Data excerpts
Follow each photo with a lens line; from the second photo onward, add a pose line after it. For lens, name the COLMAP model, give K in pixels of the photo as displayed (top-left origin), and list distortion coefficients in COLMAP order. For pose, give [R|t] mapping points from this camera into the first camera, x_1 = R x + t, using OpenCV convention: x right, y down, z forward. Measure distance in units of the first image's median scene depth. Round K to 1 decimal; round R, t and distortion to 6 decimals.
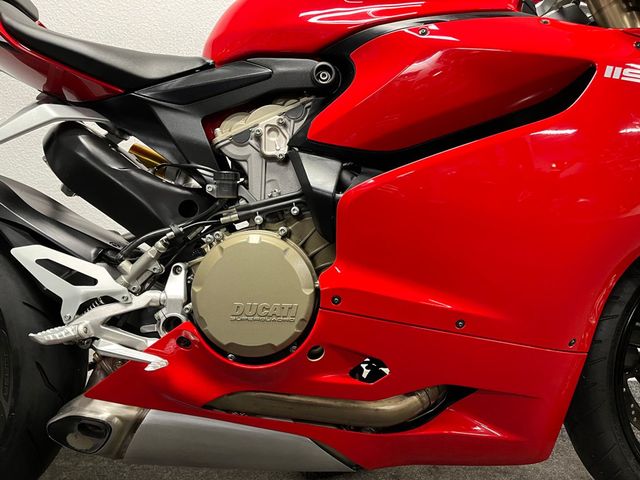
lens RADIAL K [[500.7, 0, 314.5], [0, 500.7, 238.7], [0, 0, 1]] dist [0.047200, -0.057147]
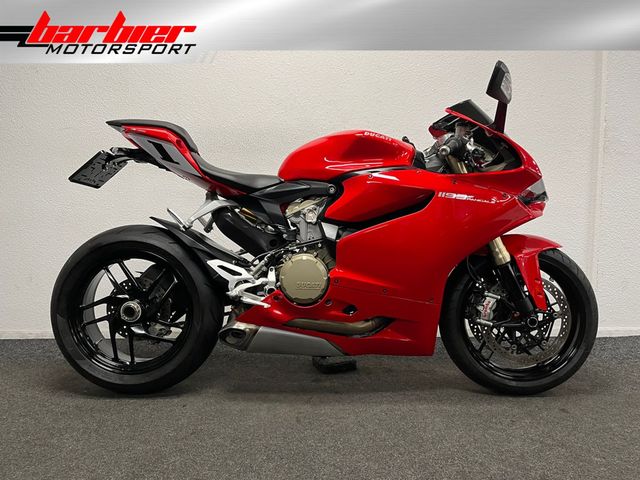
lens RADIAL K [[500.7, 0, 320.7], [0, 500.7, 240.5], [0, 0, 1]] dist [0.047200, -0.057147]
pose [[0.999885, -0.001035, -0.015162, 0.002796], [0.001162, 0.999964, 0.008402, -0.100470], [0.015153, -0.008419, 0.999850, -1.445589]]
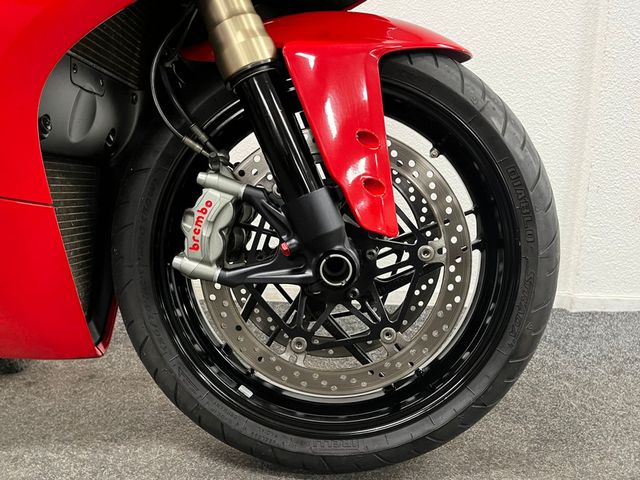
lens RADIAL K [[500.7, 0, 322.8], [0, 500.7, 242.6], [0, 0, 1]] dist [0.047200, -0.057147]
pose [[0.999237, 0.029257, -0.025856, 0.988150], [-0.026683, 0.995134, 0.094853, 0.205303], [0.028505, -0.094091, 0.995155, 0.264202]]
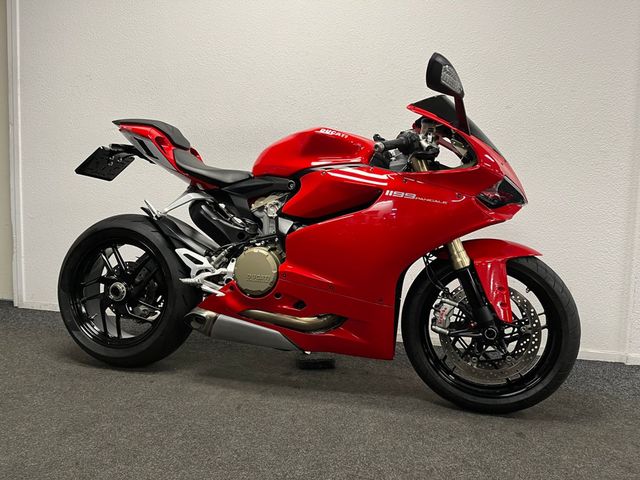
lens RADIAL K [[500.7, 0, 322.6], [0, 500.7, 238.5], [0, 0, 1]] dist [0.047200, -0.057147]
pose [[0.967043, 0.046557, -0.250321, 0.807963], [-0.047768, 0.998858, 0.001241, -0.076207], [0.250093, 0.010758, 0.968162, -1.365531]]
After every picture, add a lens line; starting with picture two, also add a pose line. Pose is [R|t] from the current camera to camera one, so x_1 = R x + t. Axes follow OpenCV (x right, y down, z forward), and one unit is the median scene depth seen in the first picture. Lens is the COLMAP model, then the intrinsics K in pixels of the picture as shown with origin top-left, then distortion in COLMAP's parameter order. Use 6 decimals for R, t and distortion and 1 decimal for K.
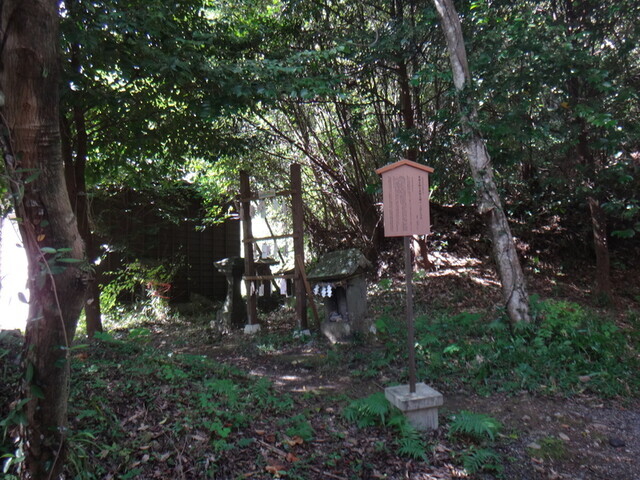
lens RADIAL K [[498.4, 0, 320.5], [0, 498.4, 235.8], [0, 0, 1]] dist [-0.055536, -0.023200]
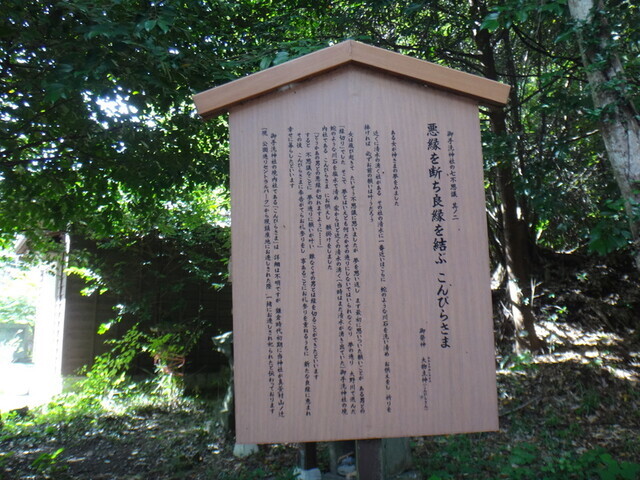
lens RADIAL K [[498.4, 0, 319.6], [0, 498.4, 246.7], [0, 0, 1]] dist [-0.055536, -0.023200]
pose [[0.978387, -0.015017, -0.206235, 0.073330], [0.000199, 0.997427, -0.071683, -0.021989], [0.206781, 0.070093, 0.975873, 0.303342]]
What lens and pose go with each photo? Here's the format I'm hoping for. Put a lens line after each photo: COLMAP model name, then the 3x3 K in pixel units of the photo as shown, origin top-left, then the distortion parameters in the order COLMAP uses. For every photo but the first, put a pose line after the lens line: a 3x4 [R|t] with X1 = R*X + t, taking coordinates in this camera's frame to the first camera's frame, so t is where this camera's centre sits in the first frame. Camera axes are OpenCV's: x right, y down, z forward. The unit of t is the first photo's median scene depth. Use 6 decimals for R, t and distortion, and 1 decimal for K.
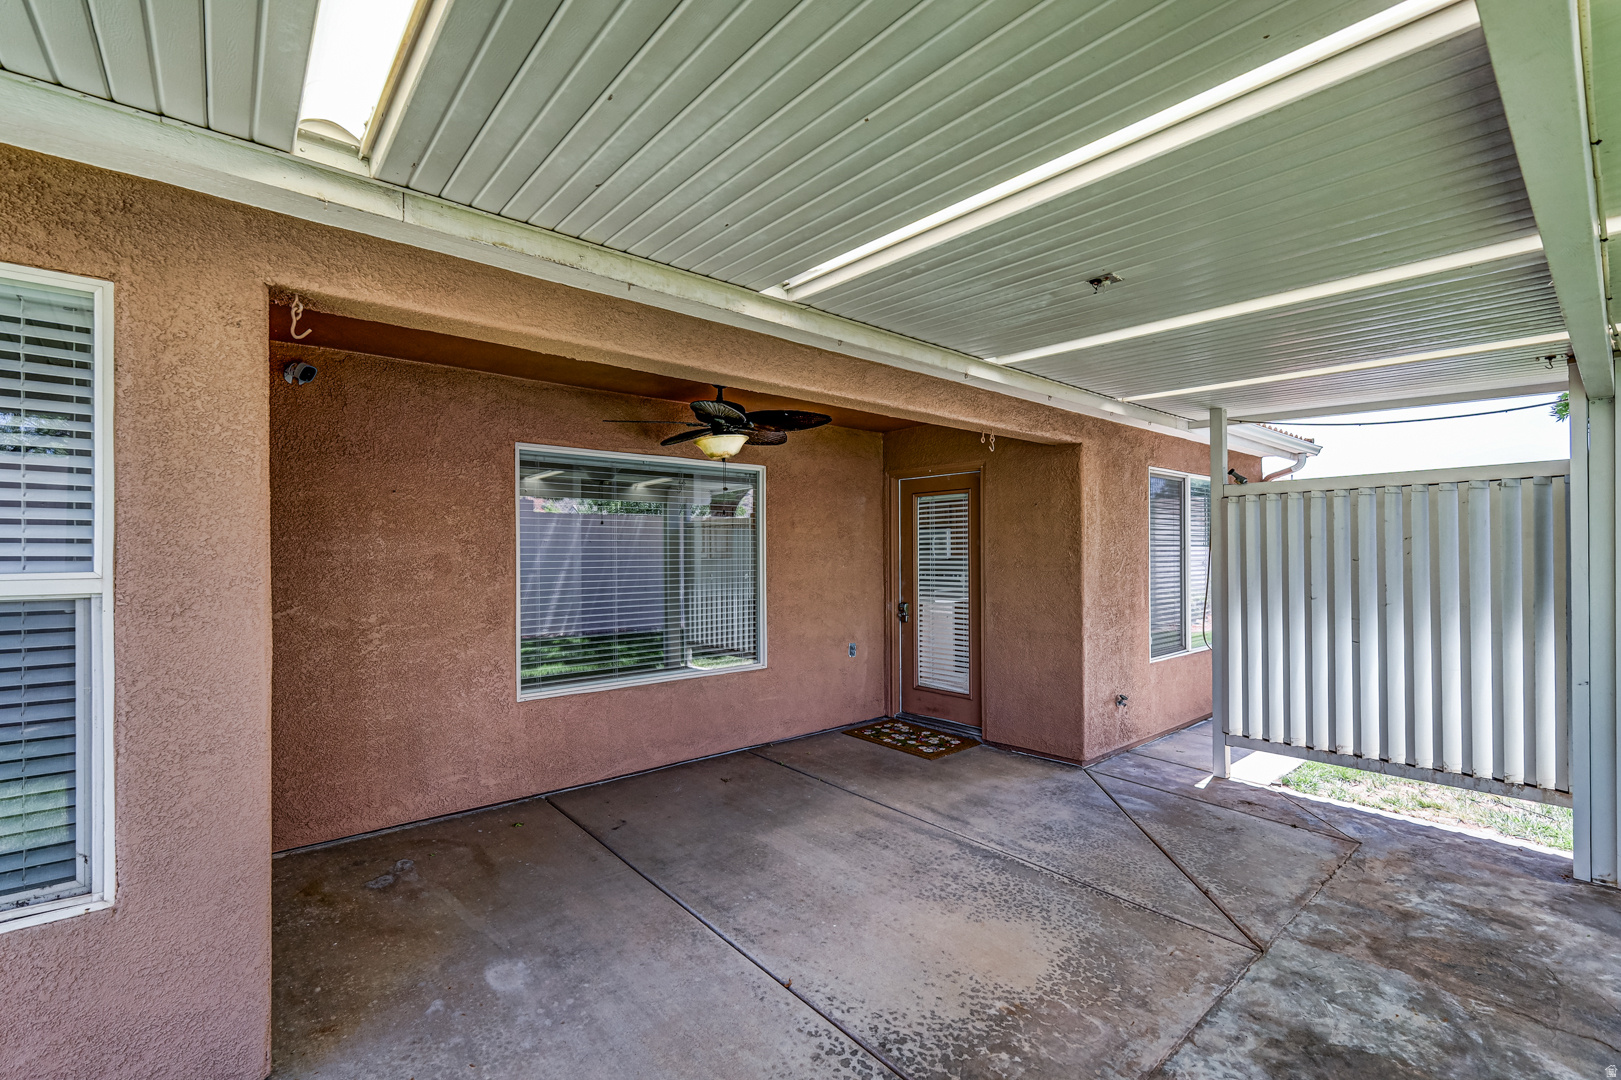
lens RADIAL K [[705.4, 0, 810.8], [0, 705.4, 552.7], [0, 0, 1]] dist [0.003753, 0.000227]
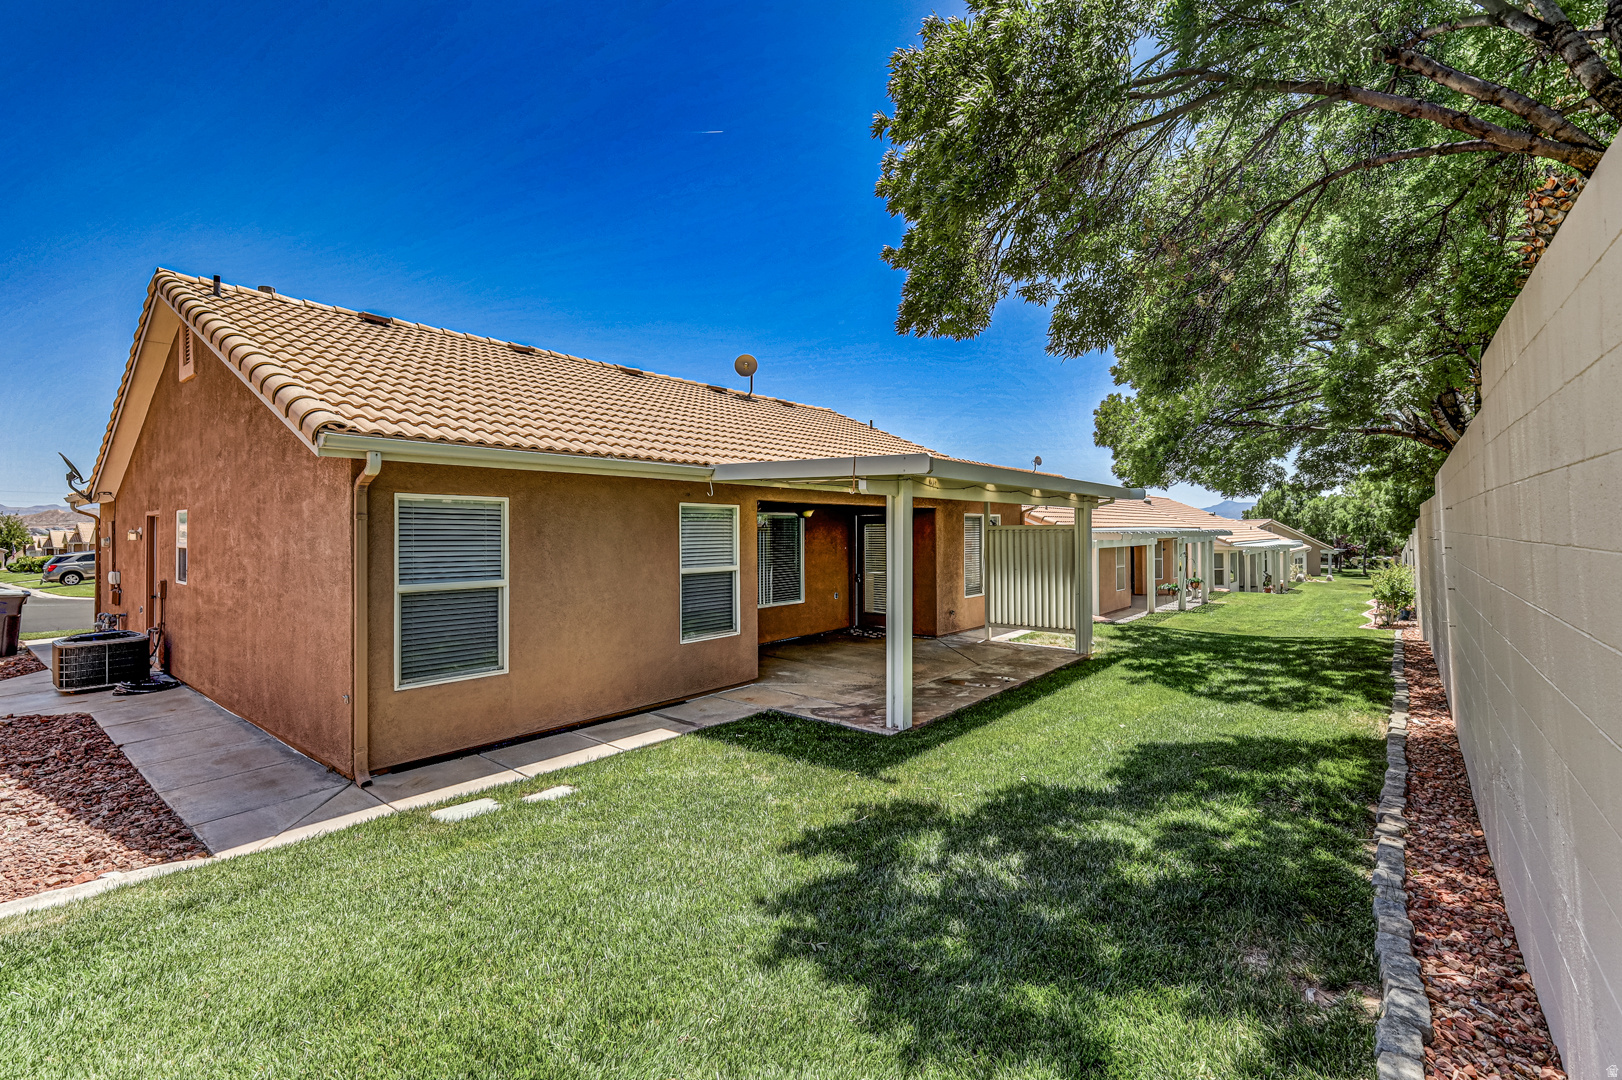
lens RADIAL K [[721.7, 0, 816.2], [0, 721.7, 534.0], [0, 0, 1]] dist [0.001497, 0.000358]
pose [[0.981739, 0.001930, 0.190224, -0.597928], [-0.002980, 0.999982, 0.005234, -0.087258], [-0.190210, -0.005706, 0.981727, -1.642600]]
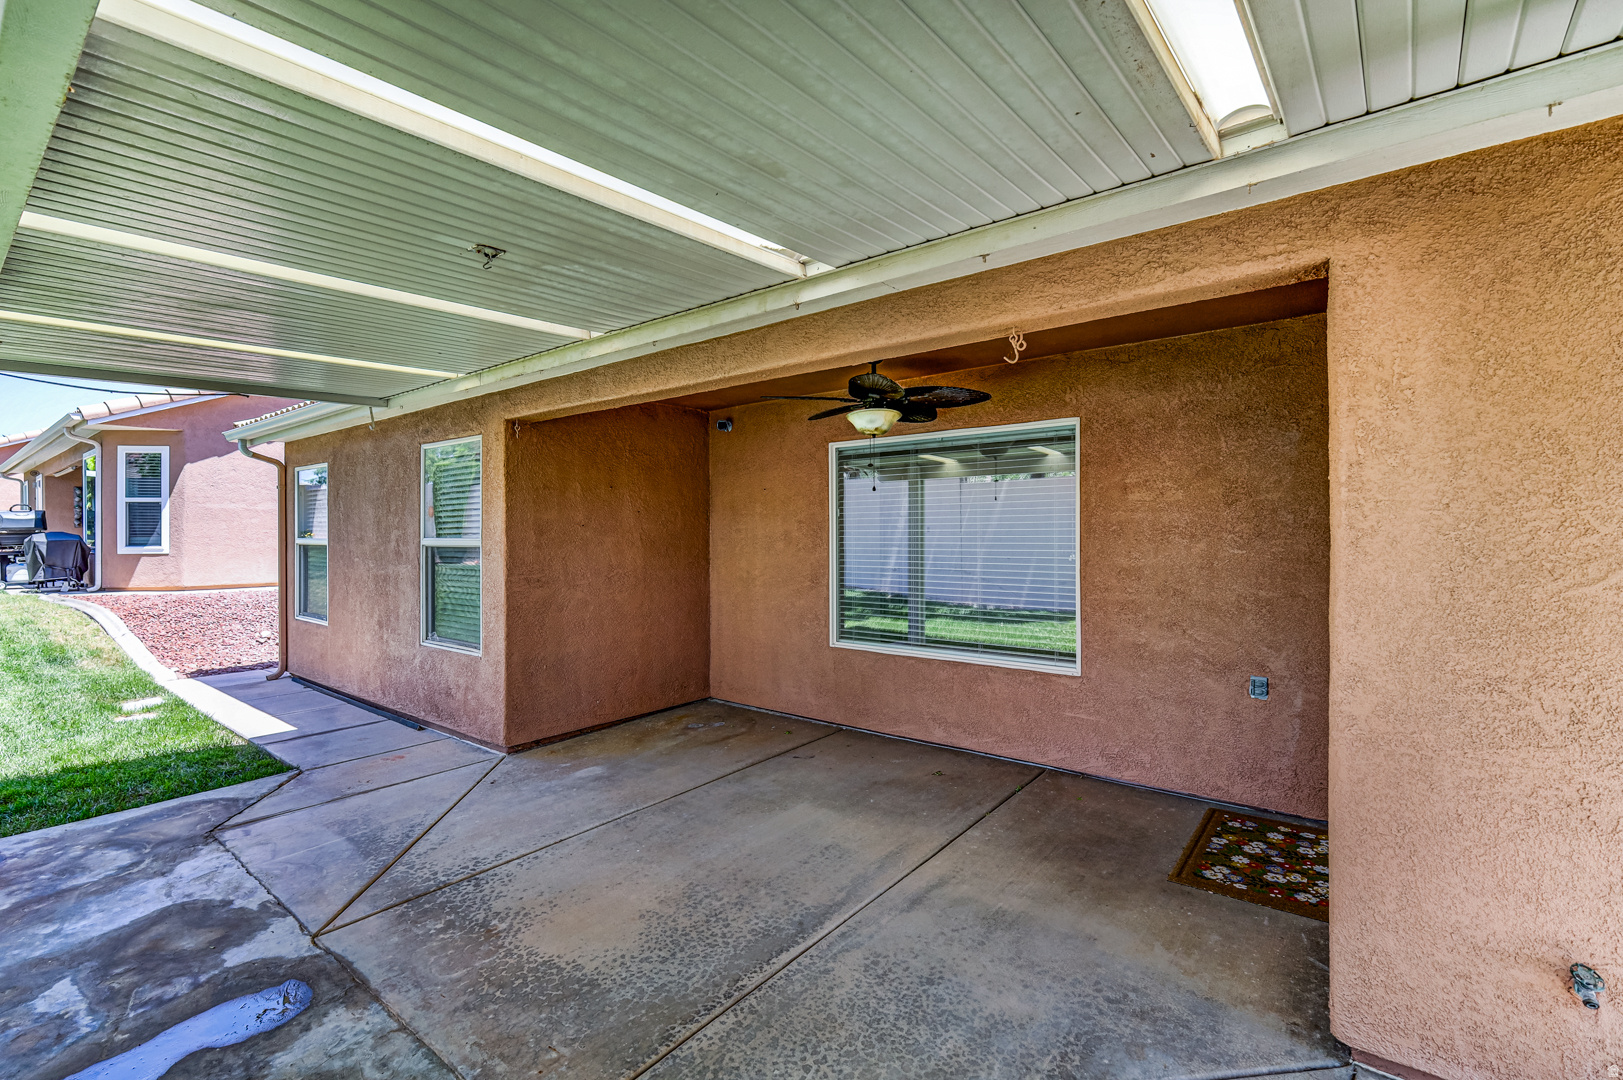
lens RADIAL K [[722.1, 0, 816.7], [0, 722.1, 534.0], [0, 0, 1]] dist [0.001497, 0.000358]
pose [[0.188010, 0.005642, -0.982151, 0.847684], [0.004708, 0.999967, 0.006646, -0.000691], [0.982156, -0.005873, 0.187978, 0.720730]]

**What you should do**
Exact reproduction of the entries above is required, with pictures excluded.

**Answer to this problem**
Follow each photo with a lens line; from the second photo onward, add a pose line after it. For lens, name the COLMAP model, give K in pixels of the photo as displayed (top-left origin), and list distortion coefficients in COLMAP order. For pose, give [R|t] mapping points from this camera into the first camera, x_1 = R x + t, using OpenCV convention: x right, y down, z forward. Measure distance in units of the first image's median scene depth. Round K to 1 decimal; round R, t and distortion to 6 decimals.
lens RADIAL K [[500.7, 0, 314.5], [0, 500.7, 238.7], [0, 0, 1]] dist [0.047200, -0.057147]
lens RADIAL K [[500.7, 0, 320.7], [0, 500.7, 240.5], [0, 0, 1]] dist [0.047200, -0.057147]
pose [[0.999885, -0.001035, -0.015162, 0.002796], [0.001162, 0.999964, 0.008402, -0.100470], [0.015153, -0.008419, 0.999850, -1.445589]]
lens RADIAL K [[500.7, 0, 322.8], [0, 500.7, 242.6], [0, 0, 1]] dist [0.047200, -0.057147]
pose [[0.999237, 0.029257, -0.025856, 0.988150], [-0.026683, 0.995134, 0.094853, 0.205303], [0.028505, -0.094091, 0.995155, 0.264202]]
lens RADIAL K [[500.7, 0, 322.6], [0, 500.7, 238.5], [0, 0, 1]] dist [0.047200, -0.057147]
pose [[0.967043, 0.046557, -0.250321, 0.807963], [-0.047768, 0.998858, 0.001241, -0.076207], [0.250093, 0.010758, 0.968162, -1.365531]]
After every picture, add a lens line; starting with picture two, also add a pose line. Pose is [R|t] from the current camera to camera one, so x_1 = R x + t. Axes follow OpenCV (x right, y down, z forward), and one unit is the median scene depth seen in the first picture. Lens is the COLMAP model, then the intrinsics K in pixels of the picture as shown with origin top-left, then distortion in COLMAP's parameter order. Use 6 decimals for R, t and distortion and 1 decimal for K.
lens RADIAL K [[498.4, 0, 320.5], [0, 498.4, 235.8], [0, 0, 1]] dist [-0.055536, -0.023200]
lens RADIAL K [[498.4, 0, 319.6], [0, 498.4, 246.7], [0, 0, 1]] dist [-0.055536, -0.023200]
pose [[0.978387, -0.015017, -0.206235, 0.073330], [0.000199, 0.997427, -0.071683, -0.021989], [0.206781, 0.070093, 0.975873, 0.303342]]
What lens and pose go with each photo? Here's the format I'm hoping for. Put a lens line after each photo: COLMAP model name, then the 3x3 K in pixel units of the photo as shown, origin top-left, then the distortion parameters in the order COLMAP uses. For every photo but the first, put a pose line after the lens line: a 3x4 [R|t] with X1 = R*X + t, taking coordinates in this camera's frame to the first camera's frame, so t is where this camera's centre sits in the first frame. Camera axes are OpenCV's: x right, y down, z forward. The unit of t is the first photo's median scene depth. Use 6 decimals for R, t and distortion, and 1 decimal for K.
lens RADIAL K [[705.4, 0, 810.8], [0, 705.4, 552.7], [0, 0, 1]] dist [0.003753, 0.000227]
lens RADIAL K [[721.7, 0, 816.2], [0, 721.7, 534.0], [0, 0, 1]] dist [0.001497, 0.000358]
pose [[0.981739, 0.001930, 0.190224, -0.597928], [-0.002980, 0.999982, 0.005234, -0.087258], [-0.190210, -0.005706, 0.981727, -1.642600]]
lens RADIAL K [[722.1, 0, 816.7], [0, 722.1, 534.0], [0, 0, 1]] dist [0.001497, 0.000358]
pose [[0.188010, 0.005642, -0.982151, 0.847684], [0.004708, 0.999967, 0.006646, -0.000691], [0.982156, -0.005873, 0.187978, 0.720730]]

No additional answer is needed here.